On my last trip to our family farm, I was out for a morning run on the beautiful and nearly untraveled country roads that surround it. Suddenly a preternatural howl pierced the air. I stopped dead in my tracks. My blood ran cold. I looked around me and saw nothing. I had no idea whatsoever what to do. As far as I know, there is no manual for what to do when you’re out in the middle of nowhere and a preternatural howl pierces the air. Come to think of it, the only manuals for what to do are for things you can pretty much figure out by yourself. My first response was irrational – “Demonic forces are abroad.” My second response was more in the direction of rationality – “It must have been the scream of a bird high overhead.”
I was about to continue my run when I heard it again. It was just as blood curdling as before, but it sounded slightly less preternatural. It was coming from a declivity to the side of the road. I grabbed a stick to arm myself and peered down. The howl was coming from a cat. It looked like the feline version of the Hound of the Baskervilles. It was scrawny and scraggly and mangy, its face grotesquely contorted as it let out another howl.

▶ **Provided data**:
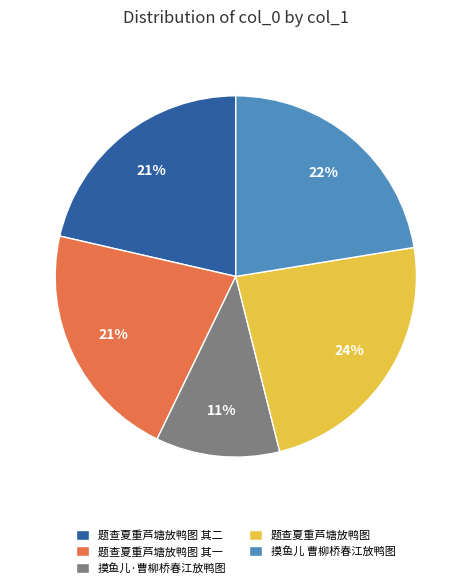

Count the number of slices in the pie.

5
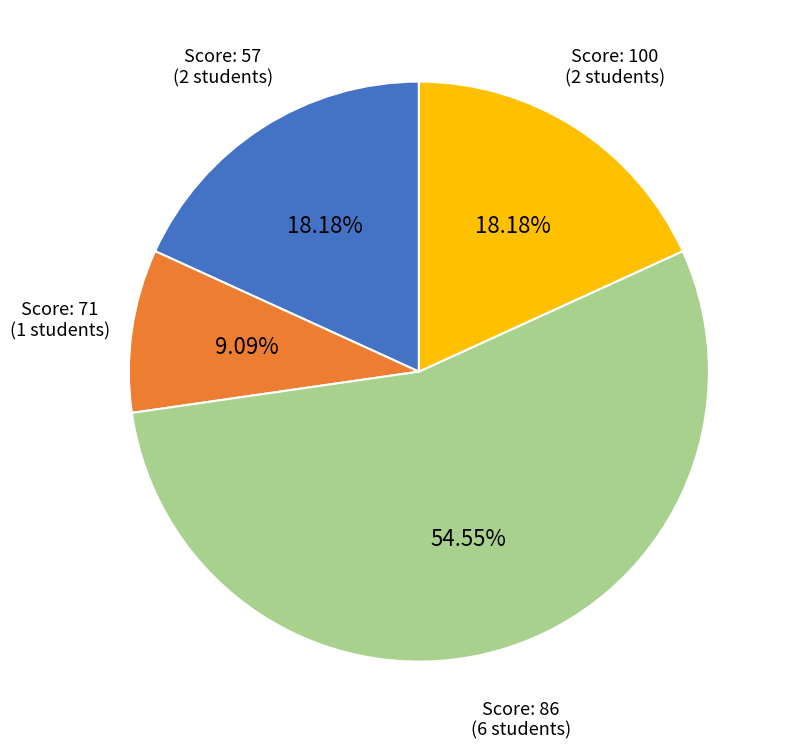

Is there a majority slice in this chart?

Yes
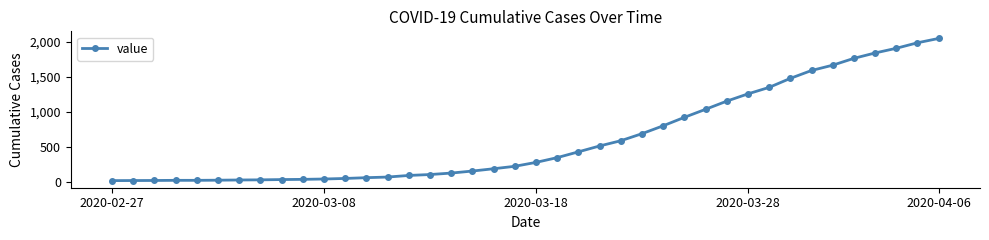

What is the greatest value displayed?

2049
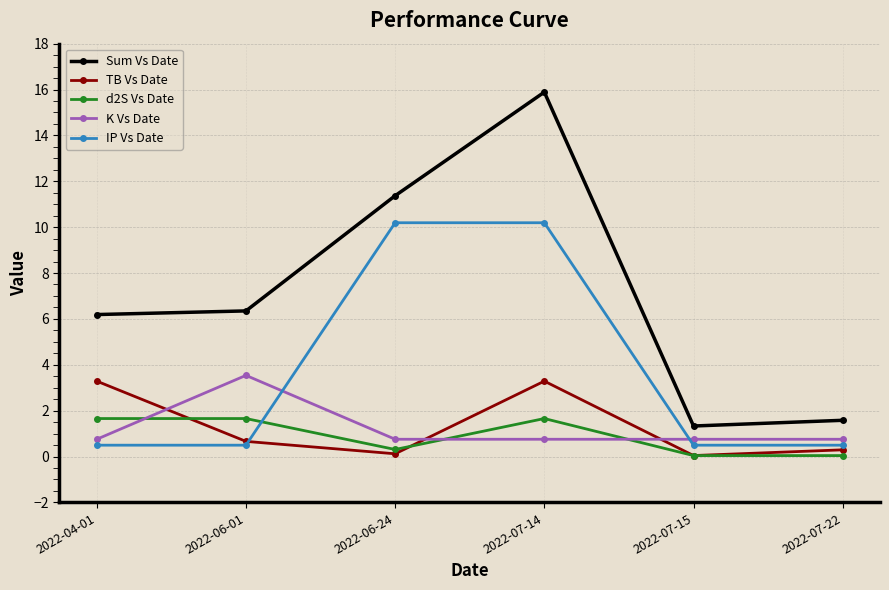

What is the maximum value shown in the chart?

15.9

▶ **Directive 1**:
In the account of the morning run near the family farm, what animal was making the howl?
▶ **Directive 2**:
Copy out all of the records word for word, omitting the pictures.

▶ **Written reply 1**:
A cat.

▶ **Written reply 2**:
Count the number of slices in the pie.

5

Is there a majority slice in this chart?

Yes

What is the greatest value displayed?

2049

What is the maximum value shown in the chart?

15.9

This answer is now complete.